One document which landed on my desk recently can serve to illustrate the point. It is HM Inspectorate of Education’s Annual Report and Accounts 2007-08 (yes, I get all the perks). We are advised on the back cover that HMIE is a corporate member of the Plain English Campaign, “committed to clearer communication”. In general, it is written in a fairly accessible style, though it does contain a few examples of the boastful claims which are now a regular feature of the leadership class in Scottish education. Thus it is asserted that the work of the inspectorate has had “a huge, positive impact on children, young people and adult learners” and that training programmes have ensured “the highest possible levels of interpersonal skills in our inspectors”.

The format of the document is attractive, in line with the features listed above, and it does contain interesting information about the strategic priorities of HMIE, and even about the remuneration of senior inspectors.
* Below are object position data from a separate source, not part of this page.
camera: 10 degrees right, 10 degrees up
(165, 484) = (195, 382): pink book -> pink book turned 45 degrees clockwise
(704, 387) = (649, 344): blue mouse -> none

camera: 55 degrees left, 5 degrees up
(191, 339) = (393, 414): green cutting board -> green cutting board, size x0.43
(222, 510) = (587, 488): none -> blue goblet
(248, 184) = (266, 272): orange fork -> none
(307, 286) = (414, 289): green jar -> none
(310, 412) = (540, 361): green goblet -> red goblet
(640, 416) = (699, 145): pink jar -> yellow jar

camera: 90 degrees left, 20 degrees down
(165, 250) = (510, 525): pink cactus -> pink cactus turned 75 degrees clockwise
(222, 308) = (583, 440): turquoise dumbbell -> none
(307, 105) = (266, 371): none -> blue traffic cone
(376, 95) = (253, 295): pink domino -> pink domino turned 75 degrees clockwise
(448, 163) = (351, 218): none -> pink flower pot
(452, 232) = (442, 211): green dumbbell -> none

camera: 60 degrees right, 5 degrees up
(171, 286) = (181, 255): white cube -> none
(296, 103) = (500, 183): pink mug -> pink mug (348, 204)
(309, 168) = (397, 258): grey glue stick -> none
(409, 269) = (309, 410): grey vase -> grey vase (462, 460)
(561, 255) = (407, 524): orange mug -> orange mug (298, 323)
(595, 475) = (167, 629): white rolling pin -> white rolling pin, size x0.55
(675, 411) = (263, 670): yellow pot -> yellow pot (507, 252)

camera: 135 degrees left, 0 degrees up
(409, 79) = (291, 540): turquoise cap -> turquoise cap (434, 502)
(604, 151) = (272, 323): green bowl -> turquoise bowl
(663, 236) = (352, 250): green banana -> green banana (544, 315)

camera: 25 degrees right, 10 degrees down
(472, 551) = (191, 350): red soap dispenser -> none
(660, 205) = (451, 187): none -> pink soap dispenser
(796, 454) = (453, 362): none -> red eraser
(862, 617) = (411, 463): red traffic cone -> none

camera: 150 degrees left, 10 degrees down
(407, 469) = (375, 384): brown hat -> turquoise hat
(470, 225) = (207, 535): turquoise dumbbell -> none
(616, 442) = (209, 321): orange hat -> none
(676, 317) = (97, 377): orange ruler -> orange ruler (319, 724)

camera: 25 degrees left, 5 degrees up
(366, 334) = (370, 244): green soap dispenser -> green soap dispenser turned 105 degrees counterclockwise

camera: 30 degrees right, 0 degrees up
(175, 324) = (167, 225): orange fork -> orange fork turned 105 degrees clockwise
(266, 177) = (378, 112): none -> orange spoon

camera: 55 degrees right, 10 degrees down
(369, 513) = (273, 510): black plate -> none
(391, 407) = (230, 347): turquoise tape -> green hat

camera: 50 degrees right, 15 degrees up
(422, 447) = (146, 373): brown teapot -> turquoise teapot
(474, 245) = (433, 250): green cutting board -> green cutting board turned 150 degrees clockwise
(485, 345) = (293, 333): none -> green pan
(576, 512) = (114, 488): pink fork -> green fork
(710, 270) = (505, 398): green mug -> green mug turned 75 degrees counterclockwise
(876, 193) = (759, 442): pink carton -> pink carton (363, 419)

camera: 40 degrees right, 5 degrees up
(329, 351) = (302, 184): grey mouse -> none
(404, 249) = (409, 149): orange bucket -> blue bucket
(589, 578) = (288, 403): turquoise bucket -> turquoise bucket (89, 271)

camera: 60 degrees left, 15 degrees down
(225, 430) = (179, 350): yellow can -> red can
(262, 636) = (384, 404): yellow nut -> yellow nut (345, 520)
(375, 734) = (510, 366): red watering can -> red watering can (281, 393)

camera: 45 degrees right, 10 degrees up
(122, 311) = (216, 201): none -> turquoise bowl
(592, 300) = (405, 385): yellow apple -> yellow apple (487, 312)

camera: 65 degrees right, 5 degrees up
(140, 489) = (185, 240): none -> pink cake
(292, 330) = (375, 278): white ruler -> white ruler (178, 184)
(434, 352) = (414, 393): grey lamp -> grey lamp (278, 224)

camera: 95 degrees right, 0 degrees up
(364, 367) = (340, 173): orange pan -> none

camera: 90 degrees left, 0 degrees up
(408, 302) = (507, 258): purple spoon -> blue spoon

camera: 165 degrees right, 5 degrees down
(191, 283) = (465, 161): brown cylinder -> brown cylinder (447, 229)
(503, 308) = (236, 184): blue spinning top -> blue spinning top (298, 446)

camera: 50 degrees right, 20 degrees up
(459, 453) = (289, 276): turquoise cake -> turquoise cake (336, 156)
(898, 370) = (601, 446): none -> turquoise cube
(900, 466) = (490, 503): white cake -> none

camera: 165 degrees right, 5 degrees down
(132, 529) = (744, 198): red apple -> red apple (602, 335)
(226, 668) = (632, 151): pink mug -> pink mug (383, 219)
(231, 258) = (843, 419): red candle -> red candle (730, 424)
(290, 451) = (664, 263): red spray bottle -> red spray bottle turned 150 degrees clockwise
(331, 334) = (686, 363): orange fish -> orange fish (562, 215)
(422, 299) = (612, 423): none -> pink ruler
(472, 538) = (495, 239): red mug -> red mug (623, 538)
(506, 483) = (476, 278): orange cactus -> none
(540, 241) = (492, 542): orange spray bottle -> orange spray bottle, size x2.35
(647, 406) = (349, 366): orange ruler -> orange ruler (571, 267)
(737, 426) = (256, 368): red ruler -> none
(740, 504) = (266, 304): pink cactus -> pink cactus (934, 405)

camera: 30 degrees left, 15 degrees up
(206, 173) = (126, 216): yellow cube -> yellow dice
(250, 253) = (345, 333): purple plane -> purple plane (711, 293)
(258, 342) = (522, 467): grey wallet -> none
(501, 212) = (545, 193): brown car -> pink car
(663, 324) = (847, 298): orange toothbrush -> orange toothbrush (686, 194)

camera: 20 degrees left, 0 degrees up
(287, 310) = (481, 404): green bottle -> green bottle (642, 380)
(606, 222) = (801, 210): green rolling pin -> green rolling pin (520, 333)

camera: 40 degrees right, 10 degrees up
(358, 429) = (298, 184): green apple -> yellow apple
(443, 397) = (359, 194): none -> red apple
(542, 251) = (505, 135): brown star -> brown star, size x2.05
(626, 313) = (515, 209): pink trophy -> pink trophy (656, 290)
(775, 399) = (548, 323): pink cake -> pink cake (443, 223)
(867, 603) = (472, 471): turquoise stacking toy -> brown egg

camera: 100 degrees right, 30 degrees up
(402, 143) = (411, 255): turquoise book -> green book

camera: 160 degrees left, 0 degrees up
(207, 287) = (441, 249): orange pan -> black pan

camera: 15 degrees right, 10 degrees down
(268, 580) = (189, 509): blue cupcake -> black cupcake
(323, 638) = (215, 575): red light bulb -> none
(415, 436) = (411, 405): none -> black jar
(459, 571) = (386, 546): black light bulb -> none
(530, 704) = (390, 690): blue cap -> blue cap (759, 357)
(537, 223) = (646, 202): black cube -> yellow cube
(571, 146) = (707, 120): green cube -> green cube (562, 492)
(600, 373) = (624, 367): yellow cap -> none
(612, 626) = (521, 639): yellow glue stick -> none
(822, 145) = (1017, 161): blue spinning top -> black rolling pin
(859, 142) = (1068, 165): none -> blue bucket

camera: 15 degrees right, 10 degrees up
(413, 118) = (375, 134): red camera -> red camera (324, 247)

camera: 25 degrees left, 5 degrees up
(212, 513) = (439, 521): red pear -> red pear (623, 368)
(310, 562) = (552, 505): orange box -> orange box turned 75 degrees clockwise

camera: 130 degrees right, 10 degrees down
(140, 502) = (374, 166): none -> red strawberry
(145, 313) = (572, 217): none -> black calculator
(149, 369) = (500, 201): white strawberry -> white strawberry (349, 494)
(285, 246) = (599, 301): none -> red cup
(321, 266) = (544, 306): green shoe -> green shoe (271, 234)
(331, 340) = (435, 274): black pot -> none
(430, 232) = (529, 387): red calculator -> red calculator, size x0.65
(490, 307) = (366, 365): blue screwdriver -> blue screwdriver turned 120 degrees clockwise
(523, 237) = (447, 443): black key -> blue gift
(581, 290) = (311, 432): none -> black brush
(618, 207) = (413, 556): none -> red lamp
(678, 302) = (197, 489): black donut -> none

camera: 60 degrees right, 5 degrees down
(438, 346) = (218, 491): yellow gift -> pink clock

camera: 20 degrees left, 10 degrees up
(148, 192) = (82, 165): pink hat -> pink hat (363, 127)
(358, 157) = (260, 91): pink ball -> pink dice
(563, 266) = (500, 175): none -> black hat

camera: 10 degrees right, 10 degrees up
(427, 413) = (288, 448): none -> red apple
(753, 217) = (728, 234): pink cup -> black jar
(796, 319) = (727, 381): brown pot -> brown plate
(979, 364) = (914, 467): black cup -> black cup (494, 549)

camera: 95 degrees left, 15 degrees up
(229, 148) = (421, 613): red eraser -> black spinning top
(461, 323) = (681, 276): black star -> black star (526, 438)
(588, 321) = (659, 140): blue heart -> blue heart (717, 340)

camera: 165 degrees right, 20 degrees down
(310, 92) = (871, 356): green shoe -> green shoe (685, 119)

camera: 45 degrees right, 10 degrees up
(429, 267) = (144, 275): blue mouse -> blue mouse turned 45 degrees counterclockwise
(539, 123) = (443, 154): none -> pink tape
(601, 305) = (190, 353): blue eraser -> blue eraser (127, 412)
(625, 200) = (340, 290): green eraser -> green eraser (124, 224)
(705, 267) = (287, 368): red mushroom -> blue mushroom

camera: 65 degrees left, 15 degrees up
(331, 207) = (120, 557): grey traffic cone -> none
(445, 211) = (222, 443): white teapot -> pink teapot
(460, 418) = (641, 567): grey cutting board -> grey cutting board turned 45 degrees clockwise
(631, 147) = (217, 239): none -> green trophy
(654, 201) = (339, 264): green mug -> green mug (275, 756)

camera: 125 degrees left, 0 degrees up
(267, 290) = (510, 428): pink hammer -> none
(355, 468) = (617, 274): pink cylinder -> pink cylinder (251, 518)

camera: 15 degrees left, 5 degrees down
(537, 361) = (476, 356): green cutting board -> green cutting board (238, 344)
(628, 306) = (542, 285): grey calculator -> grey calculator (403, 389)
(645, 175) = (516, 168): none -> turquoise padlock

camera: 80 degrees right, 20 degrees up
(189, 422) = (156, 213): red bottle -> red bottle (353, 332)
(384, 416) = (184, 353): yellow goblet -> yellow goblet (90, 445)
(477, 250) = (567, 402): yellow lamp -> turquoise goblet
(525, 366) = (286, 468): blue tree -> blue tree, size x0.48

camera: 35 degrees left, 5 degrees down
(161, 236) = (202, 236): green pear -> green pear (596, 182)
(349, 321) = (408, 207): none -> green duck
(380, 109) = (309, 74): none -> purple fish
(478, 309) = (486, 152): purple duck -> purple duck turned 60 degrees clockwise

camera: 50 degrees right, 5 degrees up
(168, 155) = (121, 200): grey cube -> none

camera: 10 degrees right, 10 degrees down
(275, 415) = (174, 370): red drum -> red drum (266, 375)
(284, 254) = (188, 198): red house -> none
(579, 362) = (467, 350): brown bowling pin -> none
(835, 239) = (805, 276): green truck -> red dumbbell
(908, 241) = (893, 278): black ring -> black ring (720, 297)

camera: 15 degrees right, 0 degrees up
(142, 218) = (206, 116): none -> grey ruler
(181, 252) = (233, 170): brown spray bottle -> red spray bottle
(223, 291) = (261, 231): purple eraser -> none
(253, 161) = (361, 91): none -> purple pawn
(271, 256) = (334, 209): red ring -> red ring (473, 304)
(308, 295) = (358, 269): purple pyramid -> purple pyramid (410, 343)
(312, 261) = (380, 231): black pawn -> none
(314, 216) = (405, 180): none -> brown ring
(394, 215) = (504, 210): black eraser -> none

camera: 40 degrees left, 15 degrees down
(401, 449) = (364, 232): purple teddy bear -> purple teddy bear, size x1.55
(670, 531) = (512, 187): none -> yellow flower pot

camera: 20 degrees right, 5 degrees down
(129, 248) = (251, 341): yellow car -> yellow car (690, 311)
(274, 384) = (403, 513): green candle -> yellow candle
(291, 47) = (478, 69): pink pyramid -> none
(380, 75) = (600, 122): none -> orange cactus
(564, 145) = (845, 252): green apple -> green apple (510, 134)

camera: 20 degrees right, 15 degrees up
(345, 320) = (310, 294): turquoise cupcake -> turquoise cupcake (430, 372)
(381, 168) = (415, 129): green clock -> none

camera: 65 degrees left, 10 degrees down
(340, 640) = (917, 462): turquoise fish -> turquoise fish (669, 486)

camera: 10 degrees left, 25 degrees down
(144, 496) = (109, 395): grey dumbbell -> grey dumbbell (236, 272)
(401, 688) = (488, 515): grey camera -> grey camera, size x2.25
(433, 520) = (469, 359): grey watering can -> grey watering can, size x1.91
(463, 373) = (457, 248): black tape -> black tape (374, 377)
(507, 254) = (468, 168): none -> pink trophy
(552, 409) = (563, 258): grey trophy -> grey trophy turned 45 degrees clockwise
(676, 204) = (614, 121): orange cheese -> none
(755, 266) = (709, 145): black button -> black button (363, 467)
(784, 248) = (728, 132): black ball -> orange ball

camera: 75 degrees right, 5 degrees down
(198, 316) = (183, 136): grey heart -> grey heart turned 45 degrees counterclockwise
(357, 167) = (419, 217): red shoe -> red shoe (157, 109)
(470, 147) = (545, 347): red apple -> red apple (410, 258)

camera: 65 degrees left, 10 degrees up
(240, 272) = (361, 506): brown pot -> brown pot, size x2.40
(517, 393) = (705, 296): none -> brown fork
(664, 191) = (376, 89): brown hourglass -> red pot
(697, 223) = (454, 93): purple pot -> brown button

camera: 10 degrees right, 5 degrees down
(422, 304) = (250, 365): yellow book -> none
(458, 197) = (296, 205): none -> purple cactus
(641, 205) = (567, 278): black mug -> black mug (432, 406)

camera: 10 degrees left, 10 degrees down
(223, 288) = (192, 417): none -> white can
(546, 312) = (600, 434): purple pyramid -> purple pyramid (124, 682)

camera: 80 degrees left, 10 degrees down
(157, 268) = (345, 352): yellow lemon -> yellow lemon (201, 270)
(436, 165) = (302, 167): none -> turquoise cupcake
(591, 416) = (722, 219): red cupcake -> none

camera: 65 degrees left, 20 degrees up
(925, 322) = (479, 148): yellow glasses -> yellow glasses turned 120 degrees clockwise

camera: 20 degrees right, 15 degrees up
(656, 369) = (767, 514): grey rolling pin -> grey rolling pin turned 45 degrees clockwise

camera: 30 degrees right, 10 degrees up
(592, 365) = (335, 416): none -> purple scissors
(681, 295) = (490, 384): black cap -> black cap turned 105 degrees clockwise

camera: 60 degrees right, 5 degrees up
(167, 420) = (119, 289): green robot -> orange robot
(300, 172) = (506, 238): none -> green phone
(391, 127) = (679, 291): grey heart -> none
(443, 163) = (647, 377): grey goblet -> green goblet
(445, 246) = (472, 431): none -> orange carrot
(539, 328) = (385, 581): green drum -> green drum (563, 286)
But it is essentially a document of narrative privilege, masquerading as a form of public accountability.

Narrative privilege allows powerful players to write their own version of events, which then becomes the received wisdom about their role and function. The language may have changed a little, but it remains important to dig beneath the surface. What is concealed is as significant as what is revealed. A document which was genuinely accountable would tell us much more about the “high quality, independent, professional advice” which, it is claimed, inspectors give to ministers.

Walter Humes is research professor in education at the University of the West of Scotland.